**What to work on**
Each entry below must be given again word for word, with no pictures.

□ □ □

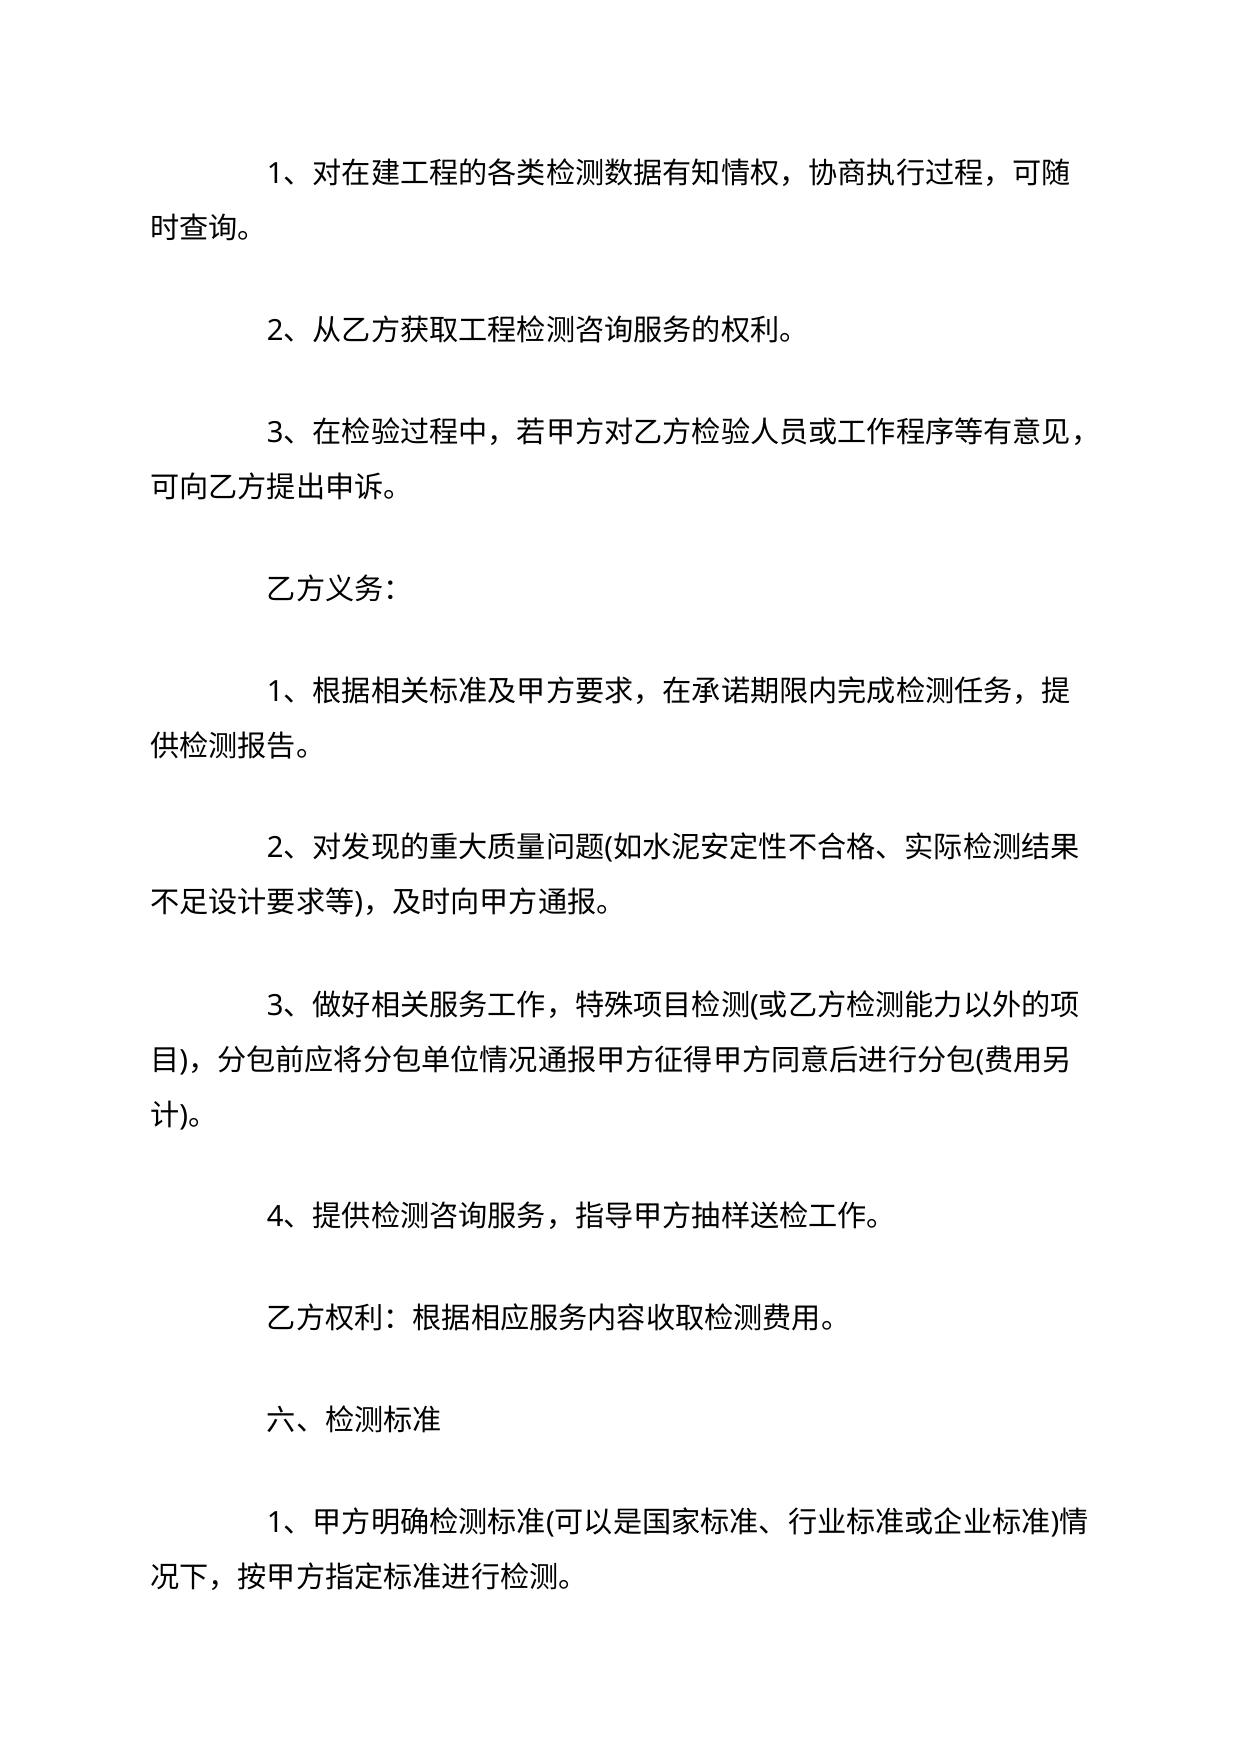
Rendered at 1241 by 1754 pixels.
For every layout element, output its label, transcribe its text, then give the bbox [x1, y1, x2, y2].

text 乙方义务： [150, 566, 1090, 608]
text 1、甲方明确检测标准(可以是国家标准、行业标准或企业标准)情况下，按甲方指定标准进行检测。 [150, 1498, 1090, 1596]
text 1、对在建工程的各类检测数据有知情权，协商执行过程，可随时查询。 [150, 150, 1090, 247]
text 4、提供检测咨询服务，指导甲方抽样送检工作。 [150, 1193, 1090, 1235]
text 六、检测标准 [150, 1397, 1090, 1439]
text 3、在检验过程中，若甲方对乙方检验人员或工作程序等有意见，可向乙方提出申诉。 [150, 409, 1090, 506]
text 1、根据相关标准及甲方要求，在承诺期限内完成检测任务，提供检测报告。 [150, 667, 1090, 764]
text 2、从乙方获取工程检测咨询服务的权利。 [150, 307, 1090, 349]
text 2、对发现的重大质量问题(如水泥安定性不合格、实际检测结果不足设计要求等)，及时向甲方通报。 [150, 824, 1090, 921]
text 3、做好相关服务工作，特殊项目检测(或乙方检测能力以外的项目)，分包前应将分包单位情况通报甲方征得甲方同意后进行分包(费用另计)。 [150, 981, 1090, 1133]
text 乙方权利：根据相应服务内容收取检测费用。 [150, 1295, 1090, 1337]
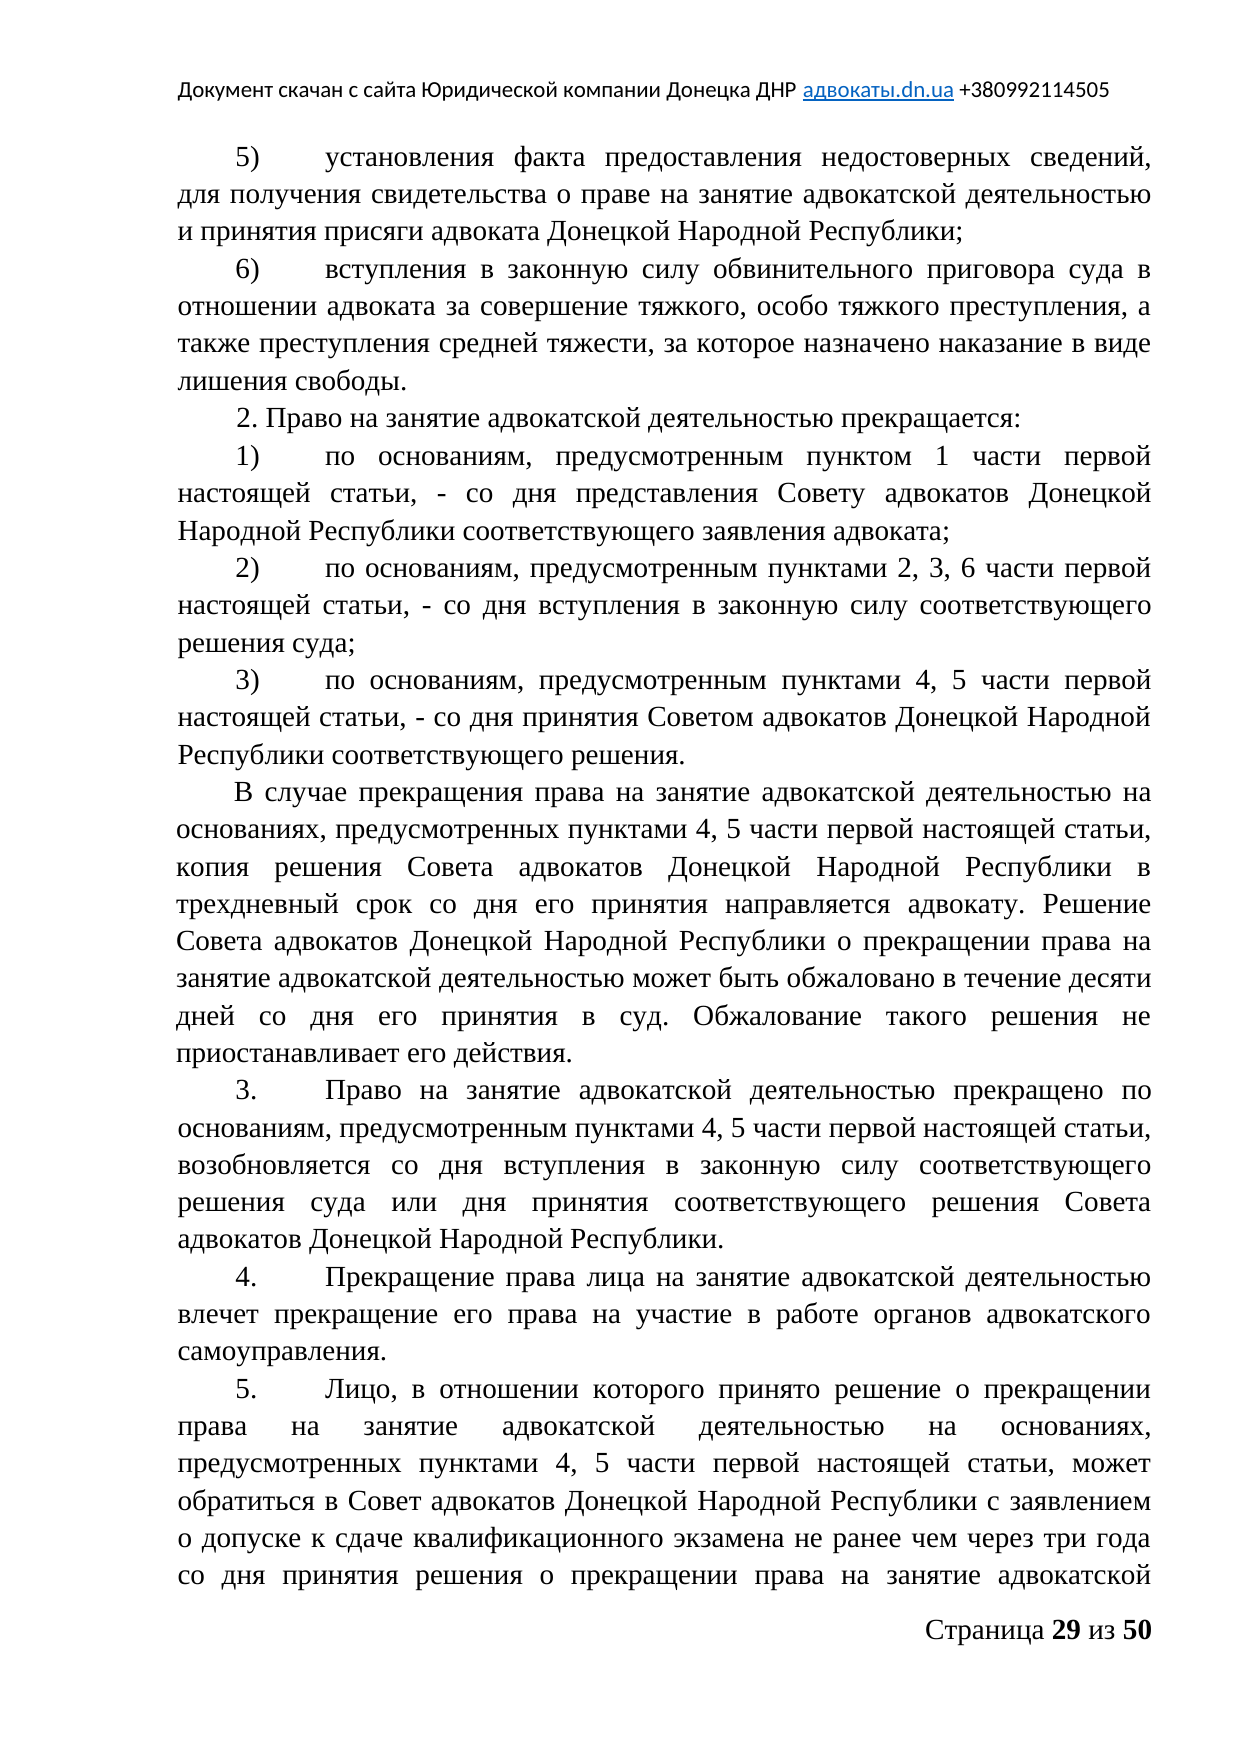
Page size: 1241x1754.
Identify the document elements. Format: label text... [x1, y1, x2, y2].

list Право на занятие адвокатской деятельностью прекращено по основаниям, предусмотренным пунктами 4, 5 части первой настоящей статьи, возобновляется со дня вступления в законную силу соответствующего решения суда или дня принятия соответствующего решения Совета адвокатов Донецкой Народной Республики. [177, 1072, 1152, 1255]
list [177, 1371, 1152, 1591]
list по основаниям, предусмотренным пунктами 4, 5 части первой настоящей статьи, - со дня принятия Советом адвокатов Донецкой Народной Республики соответствующего решения. [177, 662, 1152, 770]
list установления факта предоставления недостоверных сведений, для получения свидетельства о праве на занятие адвокатской деятельностью и принятия присяги адвоката Донецкой Народной Республики; [177, 139, 1152, 247]
list вступления в законную силу обвинительного приговора суда в отношении адвоката за совершение тяжкого, особо тяжкого преступления, а также преступления средней тяжести, за которое назначено наказание в виде лишения свободы. [177, 251, 1152, 396]
list Прекращение права лица на занятие адвокатской деятельностью влечет прекращение его права на участие в работе органов адвокатского самоуправления. [177, 1259, 1152, 1367]
text В случае прекращения права на занятие адвокатской деятельностью на основаниях, предусмотренных пунктами 4, 5 части первой настоящей статьи, копия решения Совета адвокатов Донецкой Народной Республики в трехдневный срок со дня его принятия направляется адвокату. Решение Совета адвокатов Донецкой Народной Республики о прекращении права на занятие адвокатской деятельностью может быть обжаловано в течение десяти дней со дня его принятия в суд. Обжалование такого решения не приостанавливает его действия. [176, 774, 1152, 1068]
text 2. Право на занятие адвокатской деятельностью прекращается: [236, 401, 1152, 434]
list по основаниям, предусмотренным пунктом 1 части первой настоящей статьи, - со дня представления Совету адвокатов Донецкой Народной Республики соответствующего заявления адвоката; [177, 438, 1152, 546]
list по основаниям, предусмотренным пунктами 2, 3, 6 части первой настоящей статьи, - со дня вступления в законную силу соответствующего решения суда; [177, 550, 1152, 658]
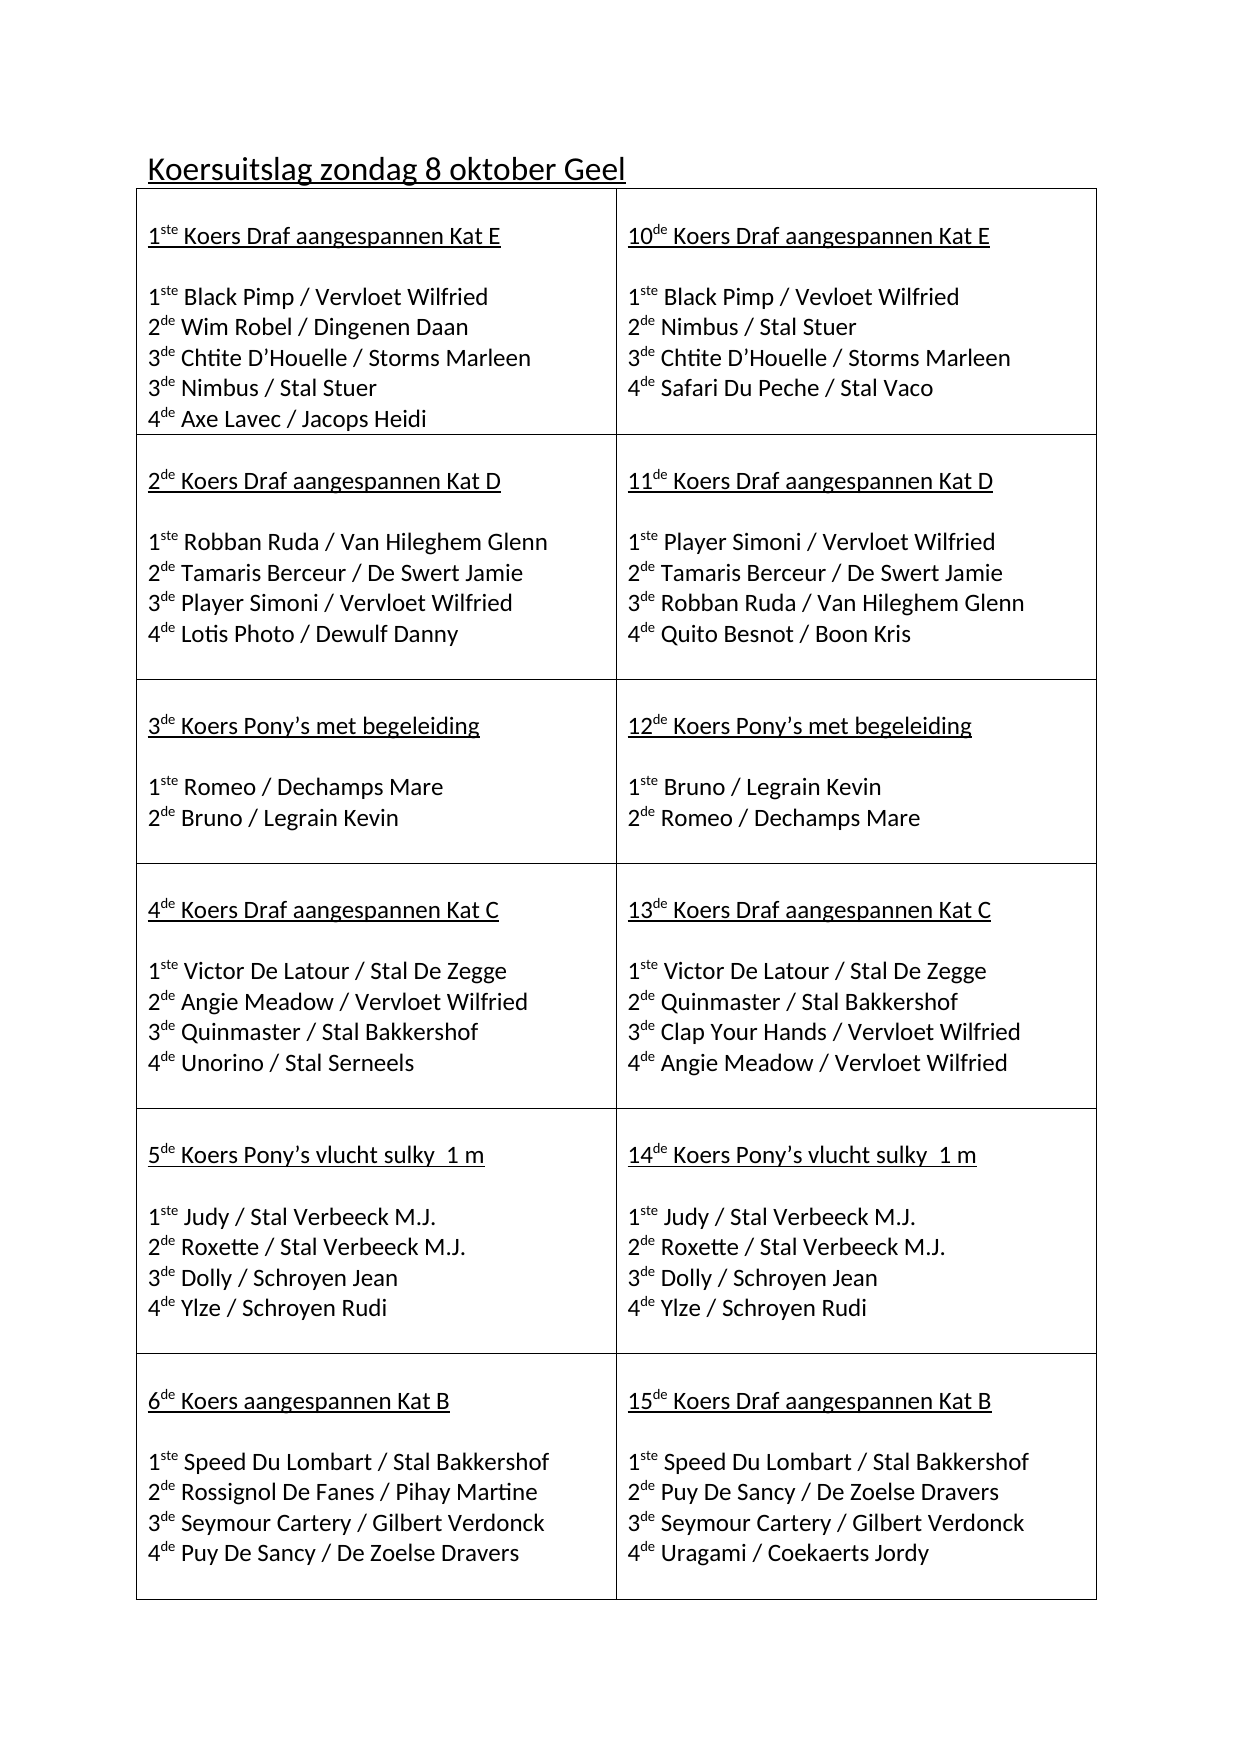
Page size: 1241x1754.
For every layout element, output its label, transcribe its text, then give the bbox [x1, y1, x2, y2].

table_header 1ste Koers Draf aangespannen Kat E 1ste Black Pimp / Vervloet Wilfried 2de Wim Robel / Dingenen Daan 3de Chtite D’Houelle / Storms Marleen 3de Nimbus / Stal Stuer 4de Axe Lavec / Jacops Heidi [137, 189, 616, 433]
table_header 10de Koers Draf aangespannen Kat E 1ste Black Pimp / Vevloet Wilfried 2de Nimbus / Stal Stuer 3de Chtite D’Houelle / Storms Marleen 4de Safari Du Peche / Stal Vaco [617, 189, 1096, 433]
table_cell 14de Koers Pony’s vlucht sulky 1 m 1ste Judy / Stal Verbeeck M.J. 2de Roxette / Stal Verbeeck M.J. 3de Dolly / Schroyen Jean 4de Ylze / Schroyen Rudi [617, 1109, 1096, 1353]
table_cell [137, 1354, 616, 1598]
table_cell 12de Koers Pony’s met begeleiding 1ste Bruno / Legrain Kevin 2de Romeo / Dechamps Mare [617, 680, 1096, 863]
table_cell 4de Koers Draf aangespannen Kat C 1ste Victor De Latour / Stal De Zegge 2de Angie Meadow / Vervloet Wilfried 3de Quinmaster / Stal Bakkershof 4de Unorino / Stal Serneels [137, 864, 616, 1108]
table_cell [617, 1354, 1096, 1598]
table_cell 2de Koers Draf aangespannen Kat D 1ste Robban Ruda / Van Hileghem Glenn 2de Tamaris Berceur / De Swert Jamie 3de Player Simoni / Vervloet Wilfried 4de Lotis Photo / Dewulf Danny [137, 435, 616, 679]
table_cell 11de Koers Draf aangespannen Kat D 1ste Player Simoni / Vervloet Wilfried 2de Tamaris Berceur / De Swert Jamie 3de Robban Ruda / Van Hileghem Glenn 4de Quito Besnot / Boon Kris [617, 435, 1096, 679]
table_cell 5de Koers Pony’s vlucht sulky 1 m 1ste Judy / Stal Verbeeck M.J. 2de Roxette / Stal Verbeeck M.J. 3de Dolly / Schroyen Jean 4de Ylze / Schroyen Rudi [137, 1109, 616, 1353]
table_cell 3de Koers Pony’s met begeleiding 1ste Romeo / Dechamps Mare 2de Bruno / Legrain Kevin [137, 680, 616, 863]
text Koersuitslag zondag 8 oktober Geel [148, 148, 1093, 188]
table_cell 13de Koers Draf aangespannen Kat C 1ste Victor De Latour / Stal De Zegge 2de Quinmaster / Stal Bakkershof 3de Clap Your Hands / Vervloet Wilfried 4de Angie Meadow / Vervloet Wilfried [617, 864, 1096, 1108]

□ □ □

**Response for this exercise**
Rendered at 1241 by 1754 pixels.
For every layout element, output its label, transcribe its text, then give the bbox [x1, y1, x2, y2].

text 乙方义务： [150, 566, 1090, 608]
text 1、甲方明确检测标准(可以是国家标准、行业标准或企业标准)情况下，按甲方指定标准进行检测。 [150, 1498, 1090, 1596]
text 1、对在建工程的各类检测数据有知情权，协商执行过程，可随时查询。 [150, 150, 1090, 247]
text 4、提供检测咨询服务，指导甲方抽样送检工作。 [150, 1193, 1090, 1235]
text 六、检测标准 [150, 1397, 1090, 1439]
text 3、在检验过程中，若甲方对乙方检验人员或工作程序等有意见，可向乙方提出申诉。 [150, 409, 1090, 506]
text 1、根据相关标准及甲方要求，在承诺期限内完成检测任务，提供检测报告。 [150, 667, 1090, 764]
text 2、从乙方获取工程检测咨询服务的权利。 [150, 307, 1090, 349]
text 2、对发现的重大质量问题(如水泥安定性不合格、实际检测结果不足设计要求等)，及时向甲方通报。 [150, 824, 1090, 921]
text 3、做好相关服务工作，特殊项目检测(或乙方检测能力以外的项目)，分包前应将分包单位情况通报甲方征得甲方同意后进行分包(费用另计)。 [150, 981, 1090, 1133]
text 乙方权利：根据相应服务内容收取检测费用。 [150, 1295, 1090, 1337]
Page size: 1241x1754.
Identify the document elements. Format: label text... [x1, y1, x2, y2].

list Право на занятие адвокатской деятельностью прекращено по основаниям, предусмотренным пунктами 4, 5 части первой настоящей статьи, возобновляется со дня вступления в законную силу соответствующего решения суда или дня принятия соответствующего решения Совета адвокатов Донецкой Народной Республики. [177, 1072, 1152, 1255]
list [177, 1371, 1152, 1591]
list по основаниям, предусмотренным пунктами 4, 5 части первой настоящей статьи, - со дня принятия Советом адвокатов Донецкой Народной Республики соответствующего решения. [177, 662, 1152, 770]
list установления факта предоставления недостоверных сведений, для получения свидетельства о праве на занятие адвокатской деятельностью и принятия присяги адвоката Донецкой Народной Республики; [177, 139, 1152, 247]
list вступления в законную силу обвинительного приговора суда в отношении адвоката за совершение тяжкого, особо тяжкого преступления, а также преступления средней тяжести, за которое назначено наказание в виде лишения свободы. [177, 251, 1152, 396]
list Прекращение права лица на занятие адвокатской деятельностью влечет прекращение его права на участие в работе органов адвокатского самоуправления. [177, 1259, 1152, 1367]
text В случае прекращения права на занятие адвокатской деятельностью на основаниях, предусмотренных пунктами 4, 5 части первой настоящей статьи, копия решения Совета адвокатов Донецкой Народной Республики в трехдневный срок со дня его принятия направляется адвокату. Решение Совета адвокатов Донецкой Народной Республики о прекращении права на занятие адвокатской деятельностью может быть обжаловано в течение десяти дней со дня его принятия в суд. Обжалование такого решения не приостанавливает его действия. [176, 774, 1152, 1068]
text 2. Право на занятие адвокатской деятельностью прекращается: [236, 401, 1152, 434]
list по основаниям, предусмотренным пунктом 1 части первой настоящей статьи, - со дня представления Совету адвокатов Донецкой Народной Республики соответствующего заявления адвоката; [177, 438, 1152, 546]
list по основаниям, предусмотренным пунктами 2, 3, 6 части первой настоящей статьи, - со дня вступления в законную силу соответствующего решения суда; [177, 550, 1152, 658]
Page size: 1241x1754.
For every layout element, output its label, transcribe its text, then give the bbox [x1, y1, x2, y2].

table_header 1ste Koers Draf aangespannen Kat E 1ste Black Pimp / Vervloet Wilfried 2de Wim Robel / Dingenen Daan 3de Chtite D’Houelle / Storms Marleen 3de Nimbus / Stal Stuer 4de Axe Lavec / Jacops Heidi [137, 189, 616, 433]
table_header 10de Koers Draf aangespannen Kat E 1ste Black Pimp / Vevloet Wilfried 2de Nimbus / Stal Stuer 3de Chtite D’Houelle / Storms Marleen 4de Safari Du Peche / Stal Vaco [617, 189, 1096, 433]
table_cell 14de Koers Pony’s vlucht sulky 1 m 1ste Judy / Stal Verbeeck M.J. 2de Roxette / Stal Verbeeck M.J. 3de Dolly / Schroyen Jean 4de Ylze / Schroyen Rudi [617, 1109, 1096, 1353]
table_cell [137, 1354, 616, 1598]
table_cell 12de Koers Pony’s met begeleiding 1ste Bruno / Legrain Kevin 2de Romeo / Dechamps Mare [617, 680, 1096, 863]
table_cell 4de Koers Draf aangespannen Kat C 1ste Victor De Latour / Stal De Zegge 2de Angie Meadow / Vervloet Wilfried 3de Quinmaster / Stal Bakkershof 4de Unorino / Stal Serneels [137, 864, 616, 1108]
table_cell [617, 1354, 1096, 1598]
table_cell 2de Koers Draf aangespannen Kat D 1ste Robban Ruda / Van Hileghem Glenn 2de Tamaris Berceur / De Swert Jamie 3de Player Simoni / Vervloet Wilfried 4de Lotis Photo / Dewulf Danny [137, 435, 616, 679]
table_cell 11de Koers Draf aangespannen Kat D 1ste Player Simoni / Vervloet Wilfried 2de Tamaris Berceur / De Swert Jamie 3de Robban Ruda / Van Hileghem Glenn 4de Quito Besnot / Boon Kris [617, 435, 1096, 679]
table_cell 5de Koers Pony’s vlucht sulky 1 m 1ste Judy / Stal Verbeeck M.J. 2de Roxette / Stal Verbeeck M.J. 3de Dolly / Schroyen Jean 4de Ylze / Schroyen Rudi [137, 1109, 616, 1353]
table_cell 3de Koers Pony’s met begeleiding 1ste Romeo / Dechamps Mare 2de Bruno / Legrain Kevin [137, 680, 616, 863]
text Koersuitslag zondag 8 oktober Geel [148, 148, 1093, 188]
table_cell 13de Koers Draf aangespannen Kat C 1ste Victor De Latour / Stal De Zegge 2de Quinmaster / Stal Bakkershof 3de Clap Your Hands / Vervloet Wilfried 4de Angie Meadow / Vervloet Wilfried [617, 864, 1096, 1108]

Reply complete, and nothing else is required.